We sat in a reception area, surrounded by small boys and their mothers, and a raft of twentysomething actresses up for a Kentucky Fried Chicken ad. Marla put her name down on a list. It wasn’t called. Finally, she spoke to a casting assistant. ‘We’re casting a father and son,’ said the woman, baffled. Marla slipped out to harangue her agent. ‘She was on voicemail,’ she said dejectedly when she returned.

Martenson currently has no health insurance – she didn’t make enough from acting last year to qualify for the union plan – and to make ends meet she has a job recruiting beautiful women for a Beverly Hills matchmaking service for which men pay but women don’t. She has also returned to waitressing at a Beverly Hills restaurant.

The bright spot in her life is that in October she married an up-and-coming musician. ‘My husband’s doing well, so maybe after another year,’ she says wistfully. But she has no intention of ever giving up on acting. ‘Ever since I was a little girl, I’ve wanted to do this and I enjoy all of it, even the auditions.
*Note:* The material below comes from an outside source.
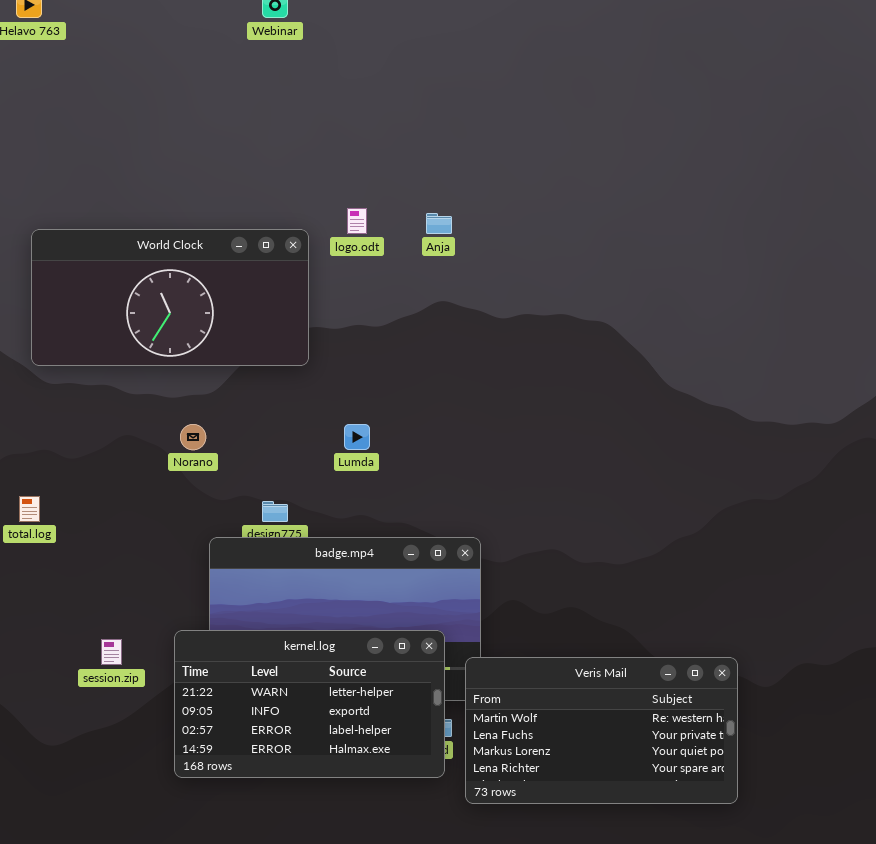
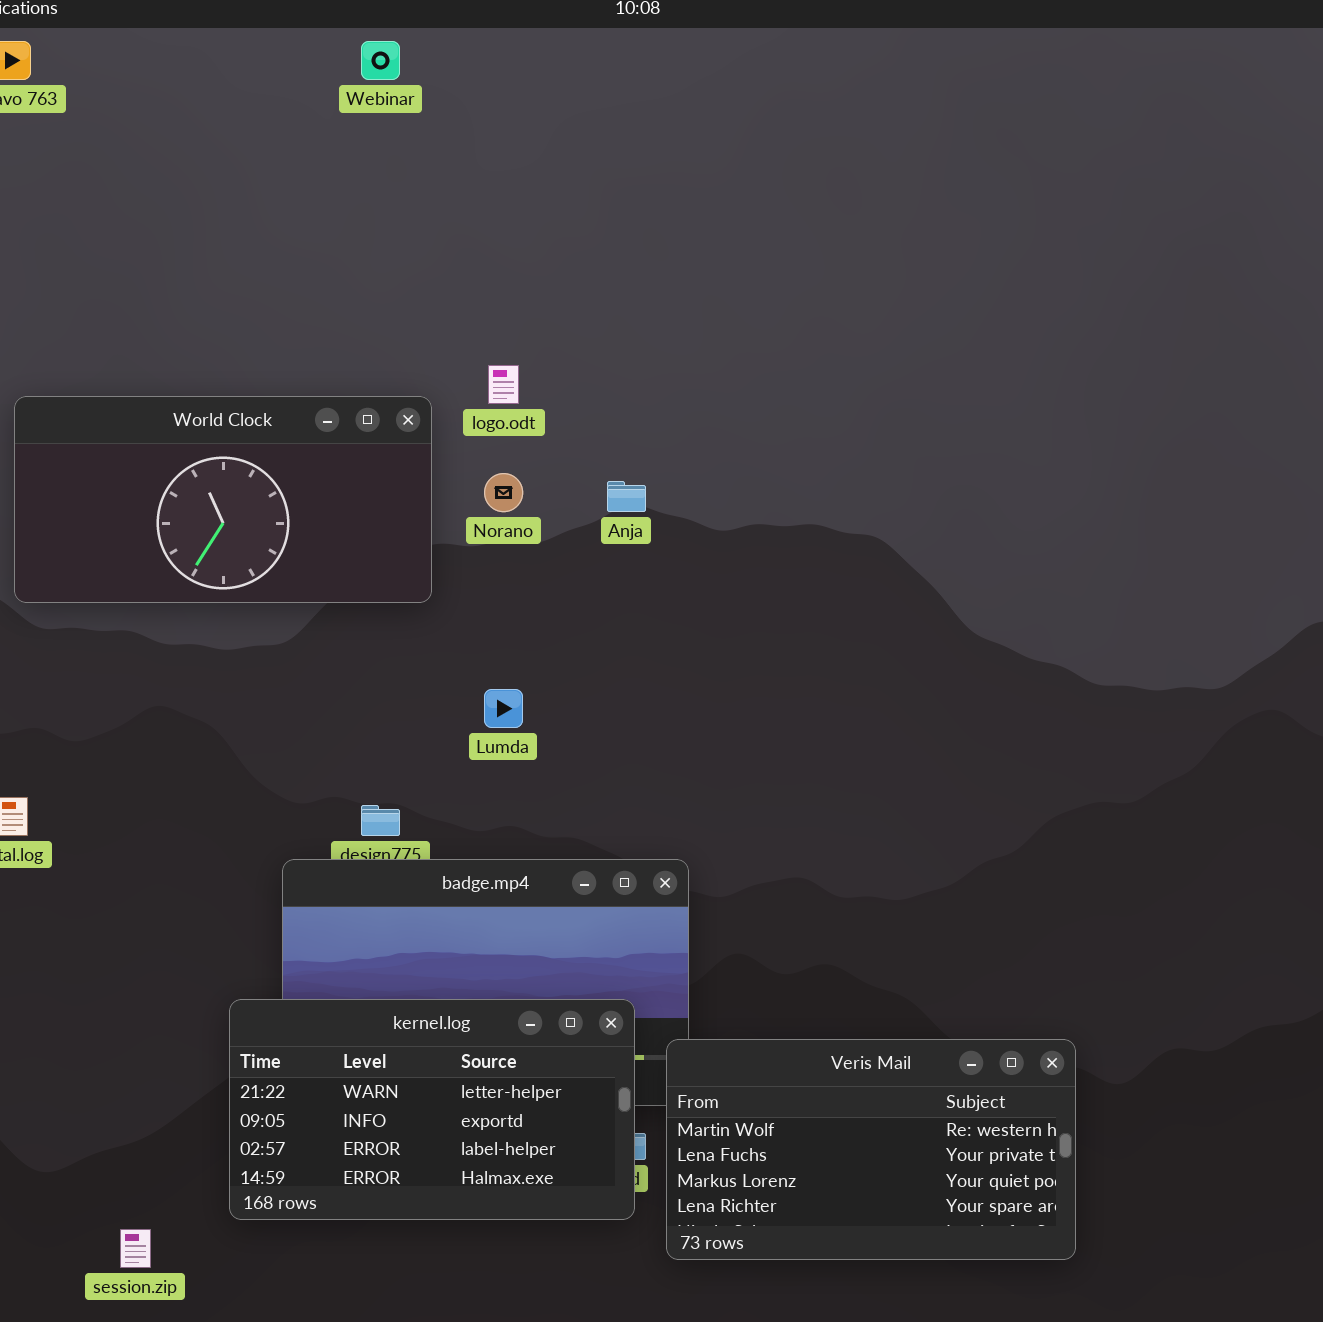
Anja: [426,213,452,234] -> [607,481,646,512], moved
Norano: [180,424,206,450] -> [484,473,523,512], moved
session.zip: [101,639,122,665] -> [120,1229,151,1268], moved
There’s no age cut-off – you can do commercials when you’re 80 or 90. I don’t ever intend to stop.’

Over time, she has scaled back her ambitions. ‘When I was 19, I remember saying to a friend, “If I’m 25 and haven’t made it, I’m going to kill myself”. But I have such an incredible husband that I really don’t feel I have to be a big star. It would be great to get a starring role on a TV show but if it doesn’t happen, then I just want to work.

‘Have you heard of Marianne Williamson?’ she adds, mentioning an LA-based self-esteem guru who teaches something called the Course of Miracles. ‘She says, “There is life beyond Hollywood”.’ Only Martenson, who grew up in Seattle, has no particular desire to seek it out.

In passing, Martenson mentions a friend who was Miss Hollywood in the early 1980s. ‘Every agent tried to sleep with her. She’s in Arizona now, working in a little studio and sleeping on the floor. But she wants to get back into the business,’ adds Martenson, brightly.